*TASK DESCRIPTION*. Word for word, repeat each of the records below.

*INPUT*.
________________________
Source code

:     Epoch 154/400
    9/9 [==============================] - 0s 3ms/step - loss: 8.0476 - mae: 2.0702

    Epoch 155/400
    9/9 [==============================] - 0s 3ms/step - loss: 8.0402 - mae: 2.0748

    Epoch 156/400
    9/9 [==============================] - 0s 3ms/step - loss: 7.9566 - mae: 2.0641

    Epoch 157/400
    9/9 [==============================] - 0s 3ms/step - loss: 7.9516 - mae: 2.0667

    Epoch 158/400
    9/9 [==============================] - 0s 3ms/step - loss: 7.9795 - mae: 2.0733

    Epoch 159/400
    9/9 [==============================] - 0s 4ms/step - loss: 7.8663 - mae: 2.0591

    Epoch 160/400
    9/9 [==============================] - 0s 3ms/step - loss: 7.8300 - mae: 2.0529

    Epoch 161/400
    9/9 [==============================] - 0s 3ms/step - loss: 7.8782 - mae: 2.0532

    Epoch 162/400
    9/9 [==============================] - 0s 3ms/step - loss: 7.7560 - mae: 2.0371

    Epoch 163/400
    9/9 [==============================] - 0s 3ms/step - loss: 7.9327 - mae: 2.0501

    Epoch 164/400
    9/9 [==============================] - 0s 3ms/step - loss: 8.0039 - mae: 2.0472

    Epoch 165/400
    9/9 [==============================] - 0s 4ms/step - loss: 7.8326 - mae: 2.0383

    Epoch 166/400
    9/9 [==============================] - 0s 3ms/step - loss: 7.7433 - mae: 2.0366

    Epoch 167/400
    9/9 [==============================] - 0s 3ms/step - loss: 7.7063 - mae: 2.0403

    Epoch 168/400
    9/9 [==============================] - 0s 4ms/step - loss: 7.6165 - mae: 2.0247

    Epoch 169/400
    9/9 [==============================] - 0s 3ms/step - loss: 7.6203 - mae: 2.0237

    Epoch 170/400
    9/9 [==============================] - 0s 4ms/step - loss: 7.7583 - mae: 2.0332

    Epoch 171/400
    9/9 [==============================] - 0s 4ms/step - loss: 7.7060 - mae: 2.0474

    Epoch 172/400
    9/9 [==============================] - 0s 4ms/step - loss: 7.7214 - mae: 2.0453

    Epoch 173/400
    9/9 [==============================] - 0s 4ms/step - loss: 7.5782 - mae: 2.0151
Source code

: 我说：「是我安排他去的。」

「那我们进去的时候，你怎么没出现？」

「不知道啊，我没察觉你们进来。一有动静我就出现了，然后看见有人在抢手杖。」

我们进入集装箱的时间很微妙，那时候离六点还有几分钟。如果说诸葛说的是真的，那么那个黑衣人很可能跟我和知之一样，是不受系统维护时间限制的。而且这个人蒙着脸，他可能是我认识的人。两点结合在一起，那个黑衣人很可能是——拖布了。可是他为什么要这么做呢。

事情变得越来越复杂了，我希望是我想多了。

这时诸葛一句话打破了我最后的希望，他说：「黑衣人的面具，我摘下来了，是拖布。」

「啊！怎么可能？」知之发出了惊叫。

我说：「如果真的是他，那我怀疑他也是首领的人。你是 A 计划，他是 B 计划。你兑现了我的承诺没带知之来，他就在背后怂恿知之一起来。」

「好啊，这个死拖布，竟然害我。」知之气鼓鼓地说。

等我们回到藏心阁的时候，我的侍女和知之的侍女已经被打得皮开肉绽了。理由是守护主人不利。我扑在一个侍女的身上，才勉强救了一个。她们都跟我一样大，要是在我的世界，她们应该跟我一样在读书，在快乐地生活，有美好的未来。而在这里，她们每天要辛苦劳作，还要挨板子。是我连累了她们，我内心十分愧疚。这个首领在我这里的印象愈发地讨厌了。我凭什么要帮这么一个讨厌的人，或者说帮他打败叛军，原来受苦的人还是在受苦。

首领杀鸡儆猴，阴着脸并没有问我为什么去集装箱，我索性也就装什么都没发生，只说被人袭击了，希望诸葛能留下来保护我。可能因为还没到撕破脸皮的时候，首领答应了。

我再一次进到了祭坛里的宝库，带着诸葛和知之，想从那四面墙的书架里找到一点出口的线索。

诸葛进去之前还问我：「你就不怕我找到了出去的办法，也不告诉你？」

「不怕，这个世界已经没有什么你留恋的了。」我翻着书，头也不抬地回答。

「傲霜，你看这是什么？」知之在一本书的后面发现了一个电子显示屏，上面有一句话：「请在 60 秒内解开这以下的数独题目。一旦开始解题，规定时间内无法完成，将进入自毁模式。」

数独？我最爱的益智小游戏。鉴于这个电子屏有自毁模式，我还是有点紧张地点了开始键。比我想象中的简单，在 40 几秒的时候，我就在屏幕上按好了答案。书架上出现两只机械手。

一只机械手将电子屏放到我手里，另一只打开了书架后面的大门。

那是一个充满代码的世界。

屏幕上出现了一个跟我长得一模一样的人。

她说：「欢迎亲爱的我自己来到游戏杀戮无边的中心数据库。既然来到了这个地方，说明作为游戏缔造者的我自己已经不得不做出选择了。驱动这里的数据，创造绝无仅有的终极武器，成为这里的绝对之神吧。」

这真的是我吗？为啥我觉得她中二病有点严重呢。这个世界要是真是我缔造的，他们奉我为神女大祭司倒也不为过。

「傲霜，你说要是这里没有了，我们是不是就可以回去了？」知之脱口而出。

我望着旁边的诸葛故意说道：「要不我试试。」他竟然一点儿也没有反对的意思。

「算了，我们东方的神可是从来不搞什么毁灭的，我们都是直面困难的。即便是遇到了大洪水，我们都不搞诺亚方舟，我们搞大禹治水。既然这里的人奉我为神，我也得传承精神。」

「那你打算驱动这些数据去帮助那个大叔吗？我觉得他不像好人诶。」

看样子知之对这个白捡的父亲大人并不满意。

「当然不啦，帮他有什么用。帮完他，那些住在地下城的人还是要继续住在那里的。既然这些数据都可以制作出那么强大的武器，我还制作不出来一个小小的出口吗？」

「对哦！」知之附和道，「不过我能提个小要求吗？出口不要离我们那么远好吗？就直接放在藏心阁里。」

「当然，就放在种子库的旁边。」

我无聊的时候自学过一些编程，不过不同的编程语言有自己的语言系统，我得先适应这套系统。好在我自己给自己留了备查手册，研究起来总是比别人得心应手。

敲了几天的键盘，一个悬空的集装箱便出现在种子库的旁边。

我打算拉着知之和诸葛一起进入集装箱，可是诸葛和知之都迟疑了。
________________________
*PROBLEM SOLUTION*.
Source code

:     Epoch 154/400
    9/9 [==============================] - 0s 3ms/step - loss: 8.0476 - mae: 2.0702

    Epoch 155/400
    9/9 [==============================] - 0s 3ms/step - loss: 8.0402 - mae: 2.0748

    Epoch 156/400
    9/9 [==============================] - 0s 3ms/step - loss: 7.9566 - mae: 2.0641

    Epoch 157/400
    9/9 [==============================] - 0s 3ms/step - loss: 7.9516 - mae: 2.0667

    Epoch 158/400
    9/9 [==============================] - 0s 3ms/step - loss: 7.9795 - mae: 2.0733

    Epoch 159/400
    9/9 [==============================] - 0s 4ms/step - loss: 7.8663 - mae: 2.0591

    Epoch 160/400
    9/9 [==============================] - 0s 3ms/step - loss: 7.8300 - mae: 2.0529

    Epoch 161/400
    9/9 [==============================] - 0s 3ms/step - loss: 7.8782 - mae: 2.0532

    Epoch 162/400
    9/9 [==============================] - 0s 3ms/step - loss: 7.7560 - mae: 2.0371

    Epoch 163/400
    9/9 [==============================] - 0s 3ms/step - loss: 7.9327 - mae: 2.0501

    Epoch 164/400
    9/9 [==============================] - 0s 3ms/step - loss: 8.0039 - mae: 2.0472

    Epoch 165/400
    9/9 [==============================] - 0s 4ms/step - loss: 7.8326 - mae: 2.0383

    Epoch 166/400
    9/9 [==============================] - 0s 3ms/step - loss: 7.7433 - mae: 2.0366

    Epoch 167/400
    9/9 [==============================] - 0s 3ms/step - loss: 7.7063 - mae: 2.0403

    Epoch 168/400
    9/9 [==============================] - 0s 4ms/step - loss: 7.6165 - mae: 2.0247

    Epoch 169/400
    9/9 [==============================] - 0s 3ms/step - loss: 7.6203 - mae: 2.0237

    Epoch 170/400
    9/9 [==============================] - 0s 4ms/step - loss: 7.7583 - mae: 2.0332

    Epoch 171/400
    9/9 [==============================] - 0s 4ms/step - loss: 7.7060 - mae: 2.0474

    Epoch 172/400
    9/9 [==============================] - 0s 4ms/step - loss: 7.7214 - mae: 2.0453

    Epoch 173/400
    9/9 [==============================] - 0s 4ms/step - loss: 7.5782 - mae: 2.0151
Source code

: 我说：「是我安排他去的。」

「那我们进去的时候，你怎么没出现？」

「不知道啊，我没察觉你们进来。一有动静我就出现了，然后看见有人在抢手杖。」

我们进入集装箱的时间很微妙，那时候离六点还有几分钟。如果说诸葛说的是真的，那么那个黑衣人很可能跟我和知之一样，是不受系统维护时间限制的。而且这个人蒙着脸，他可能是我认识的人。两点结合在一起，那个黑衣人很可能是——拖布了。可是他为什么要这么做呢。

事情变得越来越复杂了，我希望是我想多了。

这时诸葛一句话打破了我最后的希望，他说：「黑衣人的面具，我摘下来了，是拖布。」

「啊！怎么可能？」知之发出了惊叫。

我说：「如果真的是他，那我怀疑他也是首领的人。你是 A 计划，他是 B 计划。你兑现了我的承诺没带知之来，他就在背后怂恿知之一起来。」

「好啊，这个死拖布，竟然害我。」知之气鼓鼓地说。

等我们回到藏心阁的时候，我的侍女和知之的侍女已经被打得皮开肉绽了。理由是守护主人不利。我扑在一个侍女的身上，才勉强救了一个。她们都跟我一样大，要是在我的世界，她们应该跟我一样在读书，在快乐地生活，有美好的未来。而在这里，她们每天要辛苦劳作，还要挨板子。是我连累了她们，我内心十分愧疚。这个首领在我这里的印象愈发地讨厌了。我凭什么要帮这么一个讨厌的人，或者说帮他打败叛军，原来受苦的人还是在受苦。

首领杀鸡儆猴，阴着脸并没有问我为什么去集装箱，我索性也就装什么都没发生，只说被人袭击了，希望诸葛能留下来保护我。可能因为还没到撕破脸皮的时候，首领答应了。

我再一次进到了祭坛里的宝库，带着诸葛和知之，想从那四面墙的书架里找到一点出口的线索。

诸葛进去之前还问我：「你就不怕我找到了出去的办法，也不告诉你？」

「不怕，这个世界已经没有什么你留恋的了。」我翻着书，头也不抬地回答。

「傲霜，你看这是什么？」知之在一本书的后面发现了一个电子显示屏，上面有一句话：「请在 60 秒内解开这以下的数独题目。一旦开始解题，规定时间内无法完成，将进入自毁模式。」

数独？我最爱的益智小游戏。鉴于这个电子屏有自毁模式，我还是有点紧张地点了开始键。比我想象中的简单，在 40 几秒的时候，我就在屏幕上按好了答案。书架上出现两只机械手。

一只机械手将电子屏放到我手里，另一只打开了书架后面的大门。

那是一个充满代码的世界。

屏幕上出现了一个跟我长得一模一样的人。

她说：「欢迎亲爱的我自己来到游戏杀戮无边的中心数据库。既然来到了这个地方，说明作为游戏缔造者的我自己已经不得不做出选择了。驱动这里的数据，创造绝无仅有的终极武器，成为这里的绝对之神吧。」

这真的是我吗？为啥我觉得她中二病有点严重呢。这个世界要是真是我缔造的，他们奉我为神女大祭司倒也不为过。

「傲霜，你说要是这里没有了，我们是不是就可以回去了？」知之脱口而出。

我望着旁边的诸葛故意说道：「要不我试试。」他竟然一点儿也没有反对的意思。

「算了，我们东方的神可是从来不搞什么毁灭的，我们都是直面困难的。即便是遇到了大洪水，我们都不搞诺亚方舟，我们搞大禹治水。既然这里的人奉我为神，我也得传承精神。」

「那你打算驱动这些数据去帮助那个大叔吗？我觉得他不像好人诶。」

看样子知之对这个白捡的父亲大人并不满意。

「当然不啦，帮他有什么用。帮完他，那些住在地下城的人还是要继续住在那里的。既然这些数据都可以制作出那么强大的武器，我还制作不出来一个小小的出口吗？」

「对哦！」知之附和道，「不过我能提个小要求吗？出口不要离我们那么远好吗？就直接放在藏心阁里。」

「当然，就放在种子库的旁边。」

我无聊的时候自学过一些编程，不过不同的编程语言有自己的语言系统，我得先适应这套系统。好在我自己给自己留了备查手册，研究起来总是比别人得心应手。

敲了几天的键盘，一个悬空的集装箱便出现在种子库的旁边。

我打算拉着知之和诸葛一起进入集装箱，可是诸葛和知之都迟疑了。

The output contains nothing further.